Decoding truly invalid data (as opposed to simply unexpected types) can raise.

Enumerations

A field declared as an enum should be set to the atom representation of the protocol buffer name, or the integer value. For example, a message defined as:

message User {
  UserType type = 1;
}

enum UserType {
  USER_TYPE_UNKNOWN = 0;
  USER_TYPE_PENDING = 1;
  USER_TYPE_NORMAL = 2;
  USER_TYPE_DELETED = 3;
}

Should be used as:

user = User.new(type: :USER_TYPE_PENDING)
# OR
user = User.new(type: 1)

(casing is preserved from the proto file)

Advanced Enums

You’ll likely want to map your protocol buffer enums to specific atoms. With a bit of work, the generator can do this for you.
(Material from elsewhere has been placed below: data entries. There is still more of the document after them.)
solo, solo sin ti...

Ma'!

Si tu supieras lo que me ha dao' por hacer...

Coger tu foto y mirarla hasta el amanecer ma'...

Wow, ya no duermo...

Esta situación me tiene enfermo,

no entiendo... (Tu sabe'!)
First, you’ll need to specify a custom option, say in options.proto:

syntax = "proto2";

import 'google/protobuf/descriptor.proto';

extend google.protobuf.EnumValueOptions {
  optional ErlangEnumValueOptions erlang = 4369;
}

message ErlangEnumValueOptions {
  optional string atom = 1;
}

You can them import this .proto file like any other and use the option:

import 'options.proto';

enum HTTPMethod {
  HTTP_METHOD_GET = 0 [(erlang).atom = 'get'];
  HTTP_METHOD_POST = 1 [(erlang).atom = 'post'];
}

The value will now be :get and :post rather than :HTTP_METHOD_GET and :HTTP_METHOD_POST.

For this to work, Google’s proto definitions must be available when you run protoc:

protoc -I=/usr/local/include/proto/ -I=. ...

They are available from the protocol buffer source: https://github.com/protocolbuffers/protobuf/releases/download/v3.6.1/protoc-3.6.1-osx-x86_64.zip.

Oneofs

The value of a oneof field must be set to a tuple where the first element is the name of the field and the second is the value. Given:

message Event {
  oneof event_oneof {
    Commit commit = 1;
    Wiki wiki = 2;
  }
}

Then valid values for event_oneof are: nil, {:commit, Commit.t} or {:wiki, Wiki.t}.

What’s Ugly?

There are two distinctly ugly parts of the code. The first is pretty much anything to do with oneof fields. The second is the decoding of maps.